Was I the only one with tears streaming down my face while watching Inside Out 2 in the theater this morning?
I’m not sure but sitting next to my four daughters, this movie really hit home- particularly in reference to our 12 year-old.
Those who know me personally know how attentive I’ve always been of our daughters’ feelings. As a child who often felt misunderstood, I know how important it is for my girls’ feelings to be validated, seen and explored, instead of ignored.

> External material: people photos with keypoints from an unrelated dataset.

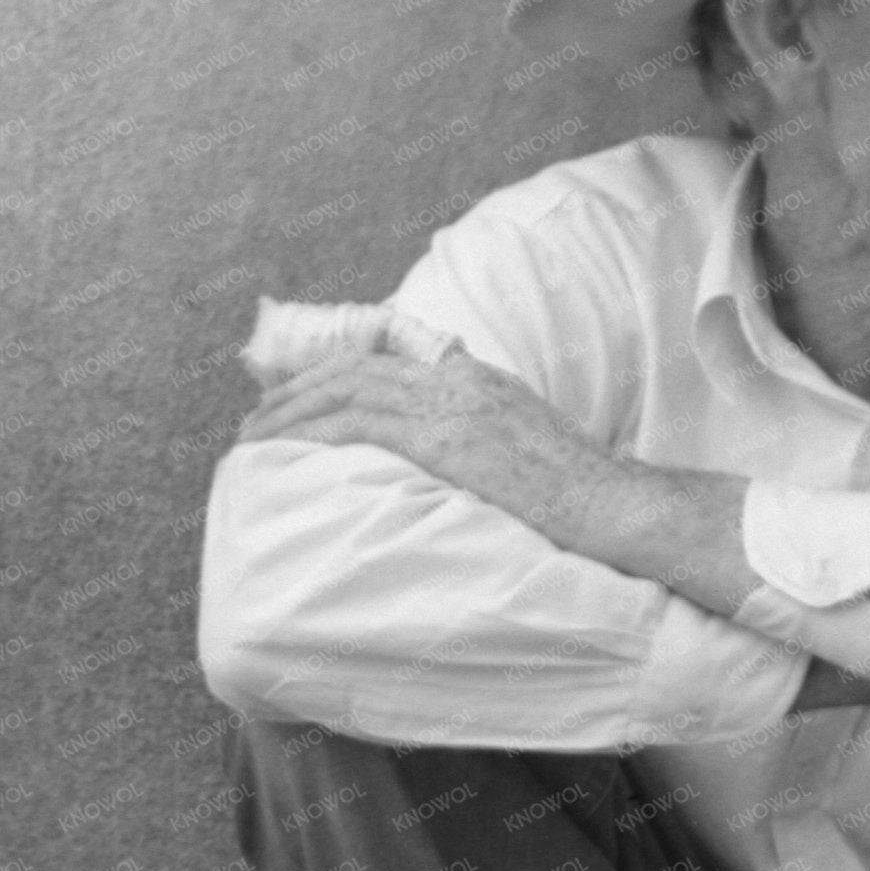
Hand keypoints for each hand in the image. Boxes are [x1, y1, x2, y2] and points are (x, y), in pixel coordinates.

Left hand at [237, 344, 616, 542]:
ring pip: (347, 389)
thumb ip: (480, 446)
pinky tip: (283, 451)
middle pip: (356, 368)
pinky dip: (313, 432)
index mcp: (475, 380)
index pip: (386, 360)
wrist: (617, 509)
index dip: (331, 375)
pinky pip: (359, 422)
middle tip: (255, 423)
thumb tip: (441, 473)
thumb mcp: (525, 455)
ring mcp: (453, 404)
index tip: (294, 398)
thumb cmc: (582, 502)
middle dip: (297, 392)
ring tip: (252, 440)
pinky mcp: (447, 437)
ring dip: (292, 412)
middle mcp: (458, 381)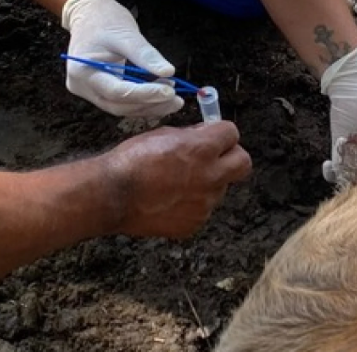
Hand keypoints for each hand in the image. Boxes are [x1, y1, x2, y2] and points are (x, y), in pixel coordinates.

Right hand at [63, 0, 183, 116]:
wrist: (88, 14)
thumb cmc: (104, 19)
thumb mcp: (126, 33)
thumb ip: (145, 55)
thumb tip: (168, 72)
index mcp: (83, 71)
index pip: (116, 91)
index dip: (144, 94)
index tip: (169, 91)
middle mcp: (82, 86)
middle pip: (119, 105)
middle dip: (149, 104)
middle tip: (176, 99)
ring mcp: (89, 91)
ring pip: (121, 107)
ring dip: (149, 105)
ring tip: (173, 98)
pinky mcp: (99, 91)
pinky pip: (121, 101)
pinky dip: (142, 100)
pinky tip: (161, 96)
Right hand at [104, 121, 251, 238]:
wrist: (113, 196)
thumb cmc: (132, 162)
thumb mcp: (163, 135)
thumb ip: (191, 136)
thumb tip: (205, 134)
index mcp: (203, 149)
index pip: (232, 133)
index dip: (222, 133)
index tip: (214, 136)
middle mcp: (210, 176)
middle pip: (243, 163)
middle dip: (232, 157)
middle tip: (215, 158)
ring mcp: (204, 203)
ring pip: (220, 188)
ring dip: (207, 183)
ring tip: (177, 183)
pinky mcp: (194, 223)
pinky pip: (202, 210)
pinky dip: (192, 204)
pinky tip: (170, 200)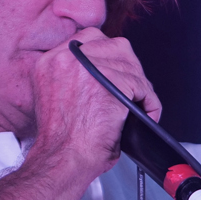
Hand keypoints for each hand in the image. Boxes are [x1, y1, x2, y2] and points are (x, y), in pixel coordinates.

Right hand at [27, 28, 161, 176]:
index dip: (109, 55)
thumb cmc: (61, 143)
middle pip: (113, 45)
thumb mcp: (55, 99)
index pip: (89, 39)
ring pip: (130, 65)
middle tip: (134, 89)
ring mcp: (87, 67)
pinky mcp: (109, 81)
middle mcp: (66, 58)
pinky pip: (141, 85)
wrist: (62, 160)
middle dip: (128, 67)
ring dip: (140, 86)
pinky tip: (147, 112)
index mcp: (50, 62)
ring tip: (141, 104)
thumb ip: (74, 78)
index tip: (118, 70)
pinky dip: (150, 100)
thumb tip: (105, 72)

Spoiler alert: the climax of the movie occurs when the emotion Joy realizes that she can no longer simply dismiss undesirable memories and power forward through main character Riley’s puberty ignorant of the arrival of new emotions anxiety, embarrassment, ennui and envy. The lesson that struck deep in my heart was that there was no turning back to the way things were before. Instead, Joy recognizes her need to include the new emotions in order for Riley to feel secure with her true self. It’s a hard pill to swallow- that we can’t just keep acting like everything is fine and BE fine. That when we try to fight anxiety with denial, it only grows. We must learn to live with, around and through it.
Watching my child struggle with growing up has broken my heart into tiny little pieces. I want to fix it for her; the embarrassment the rejection, the shame she feels. And like Joy, I can’t. I watch helplessly as she struggles, knowing that there’s no other way than through.
And yet, the overwhelming emotion I left that theater with was pure and true gratitude. As hard and ugly as witnessing Aurora’s journey to adulthood is, it’s also such an incredible privilege. I have been given a gift- this opportunity to empower and encourage my child. I walked away with more empathy than ever for my daughter and the desire to hug her as long as she would allow. Forever and ever. Inside out.
She was uncharacteristically angry. Snapping at her sisters with venom dripping from her teeth.
Emmett and I looked at one another, eyes wide, silently wondering, “What in the actual hell?”
We chalked it up to stress before a big gymnastics meet. Perhaps she was feeling anxious.
But her seething anger seeped from every crevice until finally, I took her aside and asked, “What is going on?”
And that’s when the dam of tears broke. She broke.
“I’M SAD ABOUT OREO!”
Ohhhhhhhhh. Yes. This makes a lot more sense, now.
6 family members. 1 loss.
So many different coping mechanisms.
Those that grieve obviously and openly (me).
Those that grieve and move forward.
And those that bury and try to cope without ever fully addressing it.
“Harper, trying to contain your grief without openly releasing it is like trying to contain your exploding slime. It will find its way out of its container.”
I encouraged her to write but she didn’t want to. “It will make me sad.”
But you already are sad.
Days later, she finally relented.
She put on the sad music and allowed herself to get washed away in the flood of anguish that is losing a beloved pet.
It’s too soon to know how much it helped but a writer myself, I know it couldn’t have hurt.